What strikes me with what's happening with the "Right to forgetten" is how it "shouldn't" work this way IMHO. When something shameful/problematic for some people go down in history, it must not be dealt with in the future by "removing" it from history, but rather by educating, improving. E.g.: for these persons who found themselves in trouble, showing they're not this kind of person anymore, or that this was a mistake and they know it.
The "Right to be forgotten" is an attempt to rewrite/erase history, while the correct thing to do would be showing these facts are, actually, "history".
Because every employer will happily give you that chance. Right. Let's invite the guy with a questionable past to an interview and not just the others with a clean record...
A right to be forgotten - that is, not to be mentioned somewhere - looks more like a negative right, not unlike a right not to be mugged or not to be photographed in your own bathroom through an open window. A right to be remembered would be a positive right - not unlike a right to be employed or fed.
(You could say that "forgetting" published material requires action and not inaction - but so does editing out someone videotaped in their own bathroom through an open window, and so does not running over pedestrians, strictly speaking; generally as programmers know following rules to not do something requires some sort of computation which is a form of action... but that means inaction takes action and then all rights are positive.)
Seriously? How can we expect legislation to protect our privacy but not the privacy of those that we don't like?
Your comment is exactly like Eric Schmidt saying "If you have something that you don't want anyone to know, maybe you shouldn't be doing it in the first place." and then pushing for drone control to keep his own privacy.
I don't think you know what privacy means and I'm not defending Eric Schmidt here.
Getting busted for drunk driving, with a news story as a side effect - that's public information, not private. And if indeed you prove your innocence with a blood test, you can always ask the newspaper to retract their story or sue for defamation. But again, getting caught drunk while driving, that's public information, not private, so privacy doesn't enter the picture.
Just to be clear, lets try some samples:
PUBLIC: a picture with you drunk done by somebody else
PRIVATE: a selfie with you drunk that's stored on your laptop or DropBox or GDrive
PUBLIC: a record of you being at a Starbucks at 12:00 this Monday
PRIVATE: your track record of where you've been hanging out every day at 12:00 in the last month
PUBLIC: your face
PRIVATE: your social security number
PUBLIC: your sexual orientation
PRIVATE: your sexual orientation
Can you spot any differences? As a hint - privacy is the right to protect private information about yourself, but it's definitely not the right to hide information that's already public.

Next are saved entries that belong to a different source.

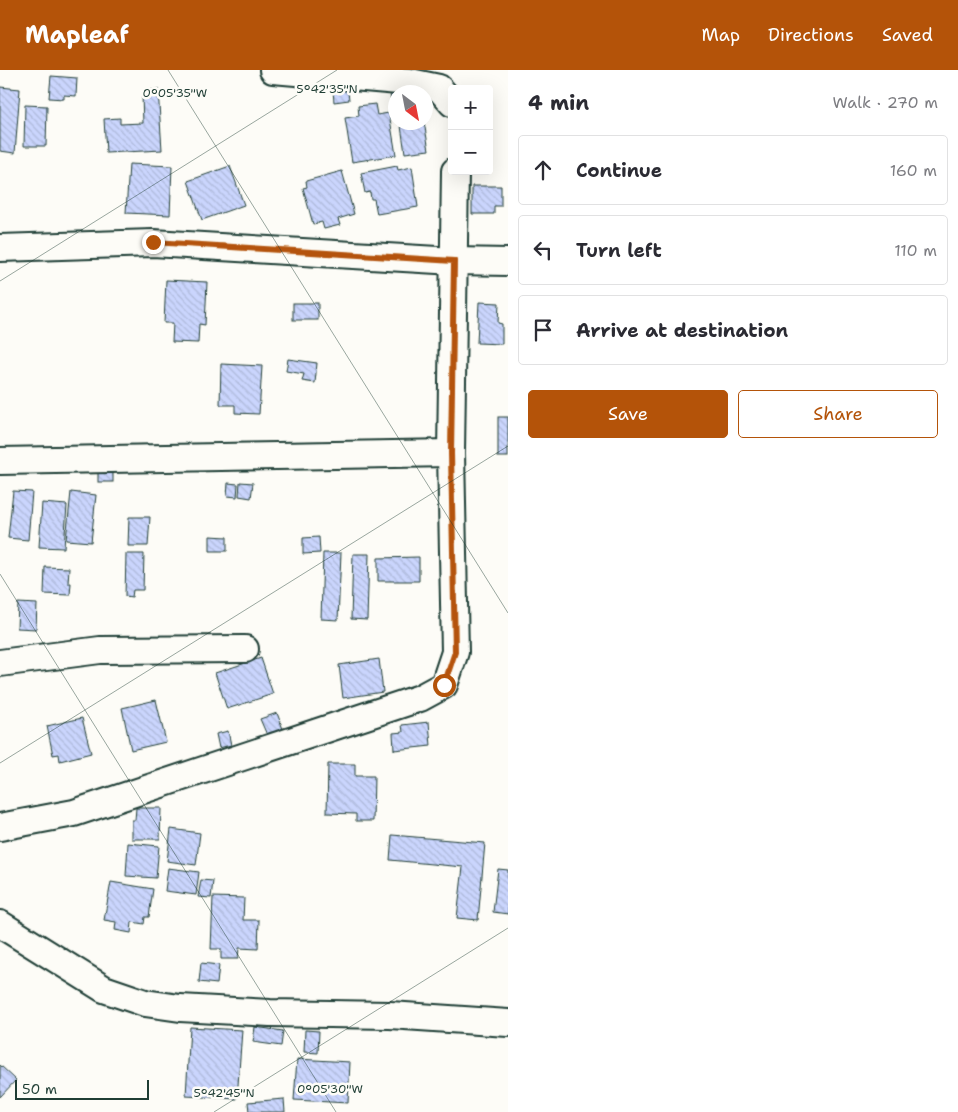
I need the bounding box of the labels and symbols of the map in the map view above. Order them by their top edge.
text: 5°42'35"N [296,81,358,97]
text: 0°05'35"W [143,85,207,101]
north arrow [388,85,433,130]
route end [142,231,165,254]
route start [433,674,456,697]
scale bar [15,1077,149,1100]
text: 0°05'30"W [297,1081,363,1097]
text: 5°42'45"N [193,1085,255,1101]

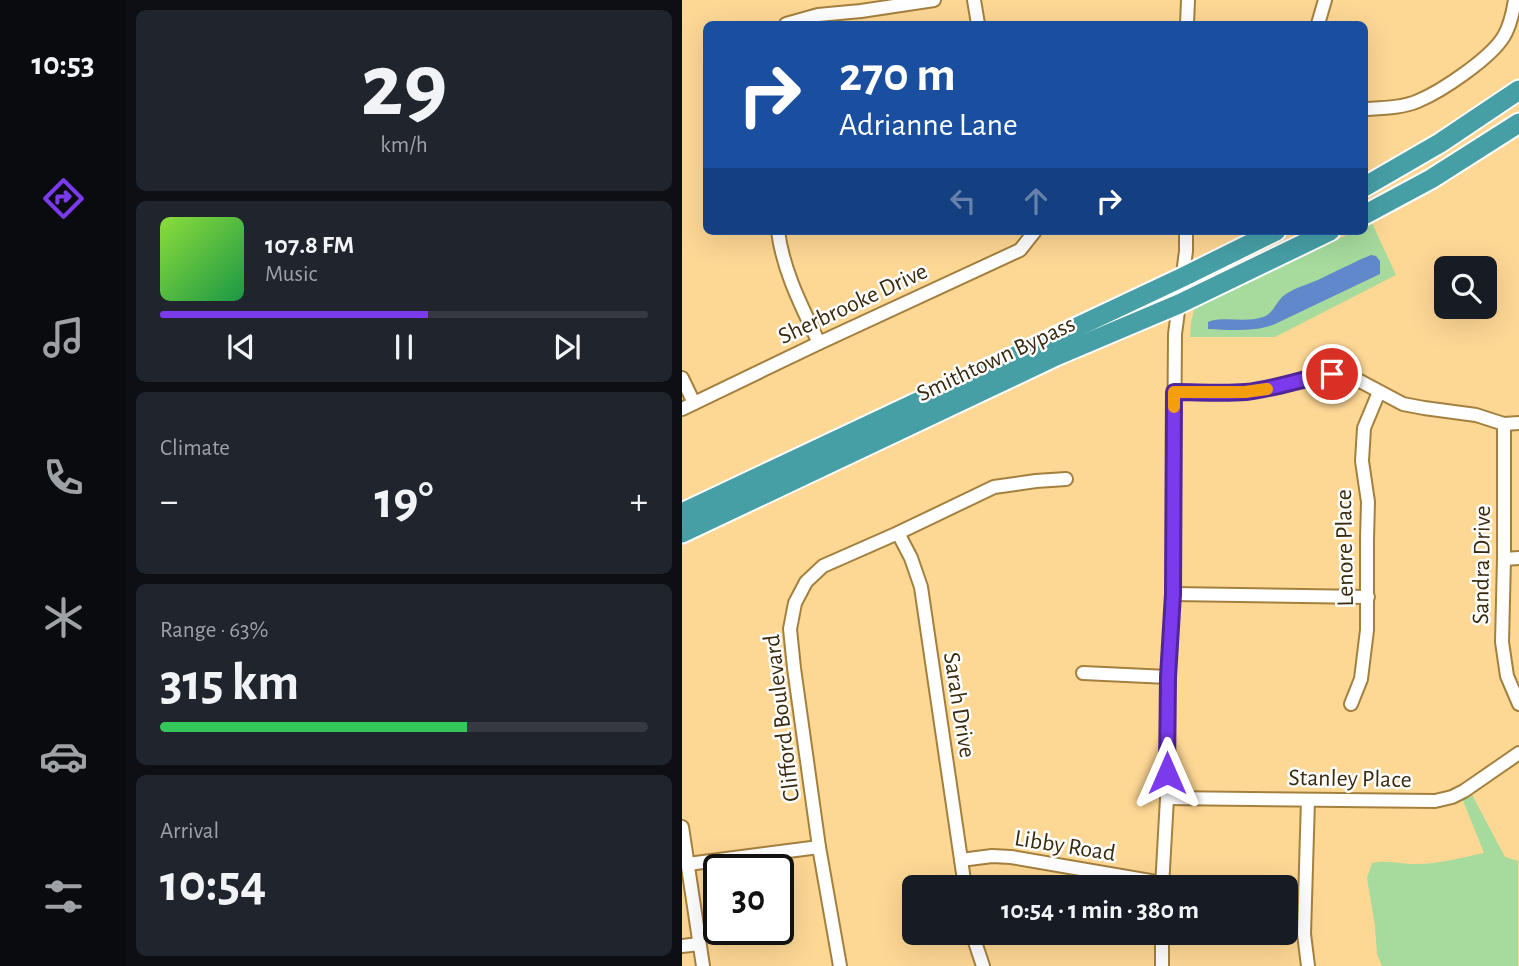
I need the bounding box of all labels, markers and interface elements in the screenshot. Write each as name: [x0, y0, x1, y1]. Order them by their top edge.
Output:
text: 29: [361, 41, 447, 132]
text: 10:53: [31, 48, 95, 80]
icon: right: [724, 49, 815, 140]
text: 270 m: [839, 51, 956, 100]
text: Adrianne Lane: [839, 109, 1018, 141]
text: km/h: [380, 134, 428, 157]
icon: directions: [39, 174, 88, 223]
icon: left: [944, 182, 982, 220]
icon: ahead: [1017, 182, 1055, 220]
icon: right: [1090, 182, 1128, 220]
text: 107.8 FM: [265, 232, 354, 258]
map controls: [1434, 256, 1497, 319]
button: search: [1434, 256, 1497, 319]
street label: Sherbrooke Drive: [775, 259, 931, 349]
text: Music: [265, 263, 317, 286]
street label: Smithtown Bypass: [913, 312, 1079, 406]
icon: music: [39, 313, 88, 362]
icon: previous: [222, 328, 260, 366]
icon: pause: [385, 328, 423, 366]
icon: next: [548, 328, 586, 366]
pin: [1302, 344, 1362, 404]
icon: arrive: [1313, 355, 1351, 393]
text: Climate: [160, 437, 230, 460]
icon: phone: [39, 453, 88, 502]
text: 19°: [374, 475, 434, 527]
text: −: [160, 483, 178, 521]
text: +: [630, 483, 648, 521]
street label: Lenore Place: [1332, 489, 1358, 607]
street label: Sandra Drive: [1469, 505, 1495, 625]
icon: climate: [39, 593, 88, 642]
text: Range · 63%: [160, 619, 268, 642]
street label: Clifford Boulevard: [760, 633, 804, 803]
street label: Sarah Drive: [939, 650, 979, 760]
text: 315 km: [160, 657, 299, 709]
icon: car: [39, 732, 88, 781]
position arrow: [1130, 736, 1204, 810]
street label: Stanley Place: [1288, 766, 1412, 792]
text: Arrival: [160, 820, 219, 843]
street label: Libby Road: [1013, 826, 1117, 866]
speed limit sign: 30: [703, 854, 794, 945]
text: 10:54: [160, 858, 266, 910]
icon: filters: [39, 872, 88, 921]
text: 10:54 · 1 min · 380 m: [1001, 897, 1199, 923]

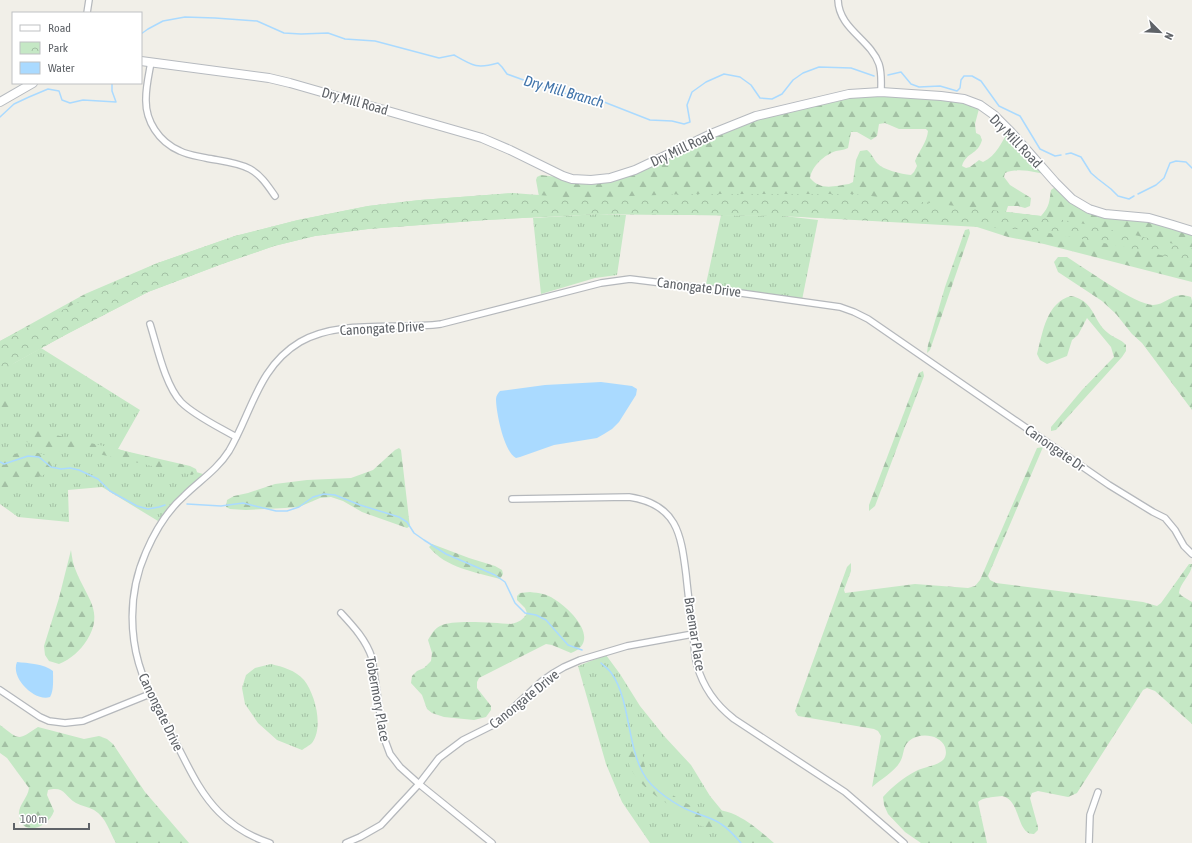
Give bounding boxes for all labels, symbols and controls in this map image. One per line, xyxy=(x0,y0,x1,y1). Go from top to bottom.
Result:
legend xyxy=(12,12,142,84)
north arrow xyxy=(1140,12,1180,52)
text: Road xyxy=(48,21,71,35)
text: N xyxy=(1162,31,1176,41)
text: Park xyxy=(48,41,69,55)
text: Water xyxy=(48,61,75,75)
water label: Dry Mill Branch xyxy=(522,71,606,111)
street label: Dry Mill Road xyxy=(320,84,390,118)
street label: Dry Mill Road xyxy=(987,111,1045,171)
street label: Dry Mill Road xyxy=(648,126,716,170)
street label: Canongate Drive xyxy=(656,274,742,300)
street label: Canongate Drive xyxy=(339,318,425,338)
street label: Canongate Dr xyxy=(1022,422,1089,475)
street label: Braemar Place xyxy=(681,596,709,672)
street label: Tobermory Place xyxy=(363,655,393,743)
street label: Canongate Drive xyxy=(486,666,562,732)
street label: Canongate Drive xyxy=(135,670,187,754)
scale bar xyxy=(14,805,89,831)
text: 100 m xyxy=(20,812,47,826)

Of course, I can see the rationale behind the "Right to be Forgotten". I could agree with it. Except for the fact that I live in a country in which corruption is a problem - and this right will be used for censoring acts of corruption and I have a problem with this.
> PUBLIC: a record of you being at a Starbucks at 12:00 this Monday
> PRIVATE: your track record of where you've been hanging out every day at 12:00 in the last month
This seems problematic. What is it about the aggregate information that makes it private? That is, at what point does a collection of individually public data become private? (I agree that it should, but would have trouble defining the precise point at which it does.)
> PUBLIC: your sexual orientation
> PRIVATE: your sexual orientation
I guess that this was intentional, but I think that I don't understand. Do you mean that sexual activities that are undertaken in public (I can't come up with a good way to phrase that—I mean innocently, things like dating and such) are public, and sexual activities that are undertaken, say, in the bedroom are private?
I'd guess that the point is your sexual orientation is both since it isn't really anyone else's business, but obviously your partners (even if they are super secret partners) will know, making it public?